Da ciò consegue che, al contrario di quanto sostenuto dai ricorrenti, non può ritenersi incontestabile la competenza del tribunale di Monza sol per la mancata impugnazione della pronuncia sulla competenza resa dal Presidente del detto tribunale in sede di a.t.p.;

– b) l’efficacia della clausola compromissoria è subordinata alla specifica approvazione per iscritto nei soli casi in cui sia inserita in struttura negoziale destinata a regolare una serie indefinita di rapporti e non, come nella specie, elaborata per una singola vicenda negoziale (sentenza 23/5/2006 n. 12153); in tema di arbitrato rituale, il requisito della forma scritta richiesto dall’art. 807 c.p.c. è soddisfatto quando la volontà negoziale di compromettere la causa è contenuta in un atto scritto, ciò che è ravvisabile, per un contratto di appalto redatto per iscritto, ogni qual volta sia in esso contenuto un richiamo a norma regolamentare che preveda l’espletamento dell’arbitrato, risultando – ad esempio – una inutile duplicazione la riproduzione in atto autonomo della clausola compromissoria contenuta nel D.P.R. 16 luglio 1962, n. 1063, art. 43 (sentenza 19/3/2004 n. 5540); le cosiddette “clausole vessatorie” abbisognano di specifica approvazione per iscritto solo ove inserite in contratto predisposto unilateralmente da uno dei contraenti, onde la specifica approvazione non è necessaria quando il contratto è stato redatto da entrambi i contraenti e riflette, anche nella clausola “de qua”, il risultato dell’incontro delle volontà delle parti, non la regolamentazione precostituita da una sola di esse (sentenza n. 4531 del 06/05/1999);

– c) l’interpretazione data dal tribunale alla clausola compromissoria prevista all’art. 9 del contratto di appalto sottoscritto dalle parti – con particolare riferimento all’espressione “esecuzione del contratto” – è ineccepibile sorretta da adeguata e coerente motivazione, oltre che immune da vizi logici o giuridici e conforme ai canoni ermeneutica di cui all’art. 1362 c.c., e segg..
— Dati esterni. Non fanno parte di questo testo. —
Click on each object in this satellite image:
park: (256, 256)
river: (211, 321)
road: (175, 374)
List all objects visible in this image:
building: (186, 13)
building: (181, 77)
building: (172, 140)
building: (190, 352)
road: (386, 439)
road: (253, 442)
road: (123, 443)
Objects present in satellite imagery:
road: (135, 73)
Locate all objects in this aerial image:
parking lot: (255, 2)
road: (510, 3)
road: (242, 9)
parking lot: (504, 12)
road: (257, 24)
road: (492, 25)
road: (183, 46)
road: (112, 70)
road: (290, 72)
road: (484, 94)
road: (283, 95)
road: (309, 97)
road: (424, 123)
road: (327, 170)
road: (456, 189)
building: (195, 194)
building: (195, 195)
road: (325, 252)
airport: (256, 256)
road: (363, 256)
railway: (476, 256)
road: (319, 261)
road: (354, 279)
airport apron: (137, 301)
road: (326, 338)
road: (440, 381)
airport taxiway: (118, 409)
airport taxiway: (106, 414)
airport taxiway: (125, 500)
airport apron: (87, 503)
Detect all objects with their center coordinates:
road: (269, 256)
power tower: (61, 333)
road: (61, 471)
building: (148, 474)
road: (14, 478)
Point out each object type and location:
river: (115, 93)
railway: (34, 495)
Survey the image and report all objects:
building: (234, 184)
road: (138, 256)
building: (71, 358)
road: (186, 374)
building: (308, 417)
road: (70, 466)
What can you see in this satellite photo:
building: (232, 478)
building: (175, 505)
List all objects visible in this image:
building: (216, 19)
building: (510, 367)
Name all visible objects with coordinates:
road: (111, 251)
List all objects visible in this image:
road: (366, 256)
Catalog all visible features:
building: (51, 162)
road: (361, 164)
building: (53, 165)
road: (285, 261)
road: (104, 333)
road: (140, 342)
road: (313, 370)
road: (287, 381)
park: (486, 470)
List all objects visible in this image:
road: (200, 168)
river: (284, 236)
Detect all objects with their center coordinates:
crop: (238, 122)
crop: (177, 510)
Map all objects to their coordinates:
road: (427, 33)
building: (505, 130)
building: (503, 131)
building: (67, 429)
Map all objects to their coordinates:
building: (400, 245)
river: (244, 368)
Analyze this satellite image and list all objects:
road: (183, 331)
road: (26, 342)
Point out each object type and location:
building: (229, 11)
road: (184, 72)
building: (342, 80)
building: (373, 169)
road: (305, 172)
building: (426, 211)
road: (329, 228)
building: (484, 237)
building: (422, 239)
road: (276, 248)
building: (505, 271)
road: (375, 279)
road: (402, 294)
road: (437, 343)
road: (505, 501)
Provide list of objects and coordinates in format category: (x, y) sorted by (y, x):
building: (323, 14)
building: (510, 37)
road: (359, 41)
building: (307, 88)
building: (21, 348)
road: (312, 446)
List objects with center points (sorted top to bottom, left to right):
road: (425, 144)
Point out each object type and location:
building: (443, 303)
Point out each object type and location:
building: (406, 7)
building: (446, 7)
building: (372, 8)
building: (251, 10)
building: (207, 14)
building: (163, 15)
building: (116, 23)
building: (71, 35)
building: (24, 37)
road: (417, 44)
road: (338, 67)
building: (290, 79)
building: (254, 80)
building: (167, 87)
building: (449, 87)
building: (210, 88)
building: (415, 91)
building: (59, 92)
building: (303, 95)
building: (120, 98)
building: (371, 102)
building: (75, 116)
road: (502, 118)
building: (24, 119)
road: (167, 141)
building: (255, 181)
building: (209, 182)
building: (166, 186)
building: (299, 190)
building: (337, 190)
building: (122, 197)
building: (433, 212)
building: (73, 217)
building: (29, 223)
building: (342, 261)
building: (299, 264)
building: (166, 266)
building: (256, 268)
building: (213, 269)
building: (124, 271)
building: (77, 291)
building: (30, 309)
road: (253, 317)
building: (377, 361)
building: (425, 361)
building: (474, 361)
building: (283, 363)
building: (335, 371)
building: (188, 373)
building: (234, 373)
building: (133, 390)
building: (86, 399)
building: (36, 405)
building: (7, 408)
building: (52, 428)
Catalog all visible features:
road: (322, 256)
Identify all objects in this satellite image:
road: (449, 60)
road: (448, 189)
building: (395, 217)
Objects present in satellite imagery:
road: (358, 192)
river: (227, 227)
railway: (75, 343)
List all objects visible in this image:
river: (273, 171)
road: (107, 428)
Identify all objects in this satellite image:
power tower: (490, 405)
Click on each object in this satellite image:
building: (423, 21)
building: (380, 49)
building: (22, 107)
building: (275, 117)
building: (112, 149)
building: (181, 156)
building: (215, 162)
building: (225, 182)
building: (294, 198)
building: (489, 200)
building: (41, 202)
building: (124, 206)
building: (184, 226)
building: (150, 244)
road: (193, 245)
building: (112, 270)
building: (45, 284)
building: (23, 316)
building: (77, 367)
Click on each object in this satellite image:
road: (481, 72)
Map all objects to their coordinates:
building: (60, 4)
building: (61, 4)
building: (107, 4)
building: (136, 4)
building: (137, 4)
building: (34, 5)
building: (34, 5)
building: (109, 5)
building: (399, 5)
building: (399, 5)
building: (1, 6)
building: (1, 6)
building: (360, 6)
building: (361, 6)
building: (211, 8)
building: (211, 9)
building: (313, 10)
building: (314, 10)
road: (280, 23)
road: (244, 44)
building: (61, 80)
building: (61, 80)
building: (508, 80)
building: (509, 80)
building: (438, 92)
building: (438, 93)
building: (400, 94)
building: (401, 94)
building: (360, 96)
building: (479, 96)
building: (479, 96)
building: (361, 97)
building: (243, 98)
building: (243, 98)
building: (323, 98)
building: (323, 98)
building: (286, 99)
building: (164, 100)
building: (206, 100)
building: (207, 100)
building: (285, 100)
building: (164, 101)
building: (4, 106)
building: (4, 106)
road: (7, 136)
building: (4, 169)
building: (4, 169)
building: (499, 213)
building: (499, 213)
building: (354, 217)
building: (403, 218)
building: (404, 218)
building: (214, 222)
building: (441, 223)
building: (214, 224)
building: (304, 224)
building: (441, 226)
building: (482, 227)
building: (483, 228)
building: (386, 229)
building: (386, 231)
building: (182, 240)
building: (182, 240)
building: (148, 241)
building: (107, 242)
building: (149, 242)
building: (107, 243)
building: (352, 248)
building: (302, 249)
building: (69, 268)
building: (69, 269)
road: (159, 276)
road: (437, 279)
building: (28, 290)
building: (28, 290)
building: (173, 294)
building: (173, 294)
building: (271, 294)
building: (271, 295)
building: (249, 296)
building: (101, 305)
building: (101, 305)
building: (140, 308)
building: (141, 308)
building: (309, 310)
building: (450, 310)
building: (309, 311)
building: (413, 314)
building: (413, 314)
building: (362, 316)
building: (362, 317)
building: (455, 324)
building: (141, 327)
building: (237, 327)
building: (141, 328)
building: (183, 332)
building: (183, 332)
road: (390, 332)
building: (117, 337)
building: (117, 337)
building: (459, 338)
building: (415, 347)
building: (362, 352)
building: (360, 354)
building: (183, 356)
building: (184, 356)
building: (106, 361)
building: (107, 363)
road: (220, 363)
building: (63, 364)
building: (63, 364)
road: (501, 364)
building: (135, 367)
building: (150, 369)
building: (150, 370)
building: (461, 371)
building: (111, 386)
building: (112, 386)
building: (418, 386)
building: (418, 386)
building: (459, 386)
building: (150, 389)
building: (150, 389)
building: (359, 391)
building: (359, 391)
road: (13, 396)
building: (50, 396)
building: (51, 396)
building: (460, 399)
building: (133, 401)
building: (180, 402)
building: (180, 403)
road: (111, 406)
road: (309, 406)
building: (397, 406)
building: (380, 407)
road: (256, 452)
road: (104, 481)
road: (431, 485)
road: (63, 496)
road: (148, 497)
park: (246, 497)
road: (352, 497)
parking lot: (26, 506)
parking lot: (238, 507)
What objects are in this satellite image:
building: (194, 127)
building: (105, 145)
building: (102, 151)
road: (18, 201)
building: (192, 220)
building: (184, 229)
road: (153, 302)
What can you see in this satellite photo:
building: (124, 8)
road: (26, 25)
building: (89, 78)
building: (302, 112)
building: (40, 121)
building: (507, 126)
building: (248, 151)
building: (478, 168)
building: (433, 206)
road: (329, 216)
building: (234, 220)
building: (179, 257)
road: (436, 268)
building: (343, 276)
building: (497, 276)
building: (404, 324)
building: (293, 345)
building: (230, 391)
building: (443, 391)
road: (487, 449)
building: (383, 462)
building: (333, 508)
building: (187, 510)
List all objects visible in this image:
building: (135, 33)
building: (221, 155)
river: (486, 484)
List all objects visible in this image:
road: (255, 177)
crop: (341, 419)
8) Considerato quindi che il proposto regolamento di competenza può essere deciso senza la necessità di richiedere al pubblico ministero le sue conclusioni scritte”.

Diritto

RITENUTO IN DIRITTO

che il Collegio condivide i motivi in fatto e in diritto esposti nella relazione che non ha formato oggetto di critiche da parte dei ricorrenti i quali non hanno depositato memorie;

che quindi l’istanza di regolamento di competenza deve essere rigettata con la conferma della sentenza impugnata con la quale è stata dichiarata l’improponibilità della domanda per l’esistenza della clausola compromissoria;

che di conseguenza deve essere dichiarata la competenza del collegio arbitrale, con la condanna in solido dei soccombenti ricorrenti al pagamento delle spese del giudizio della presente fase liquidate nella misura indicata in dispositivo.

P.Q.M.

La Corte rigetta l’istanza di regolamento di competenza; dichiara la competenza del collegio arbitrale; condanna i ricorrenti in solido al pagamento in favore della società resistente delle spese della presente fase che liquida in complessivi Euro 200,00, oltre Euro 2.500,00 a titolo di onorari ed oltre accessori come per legge.

Così deciso in Roma, il 28 ottobre 2010.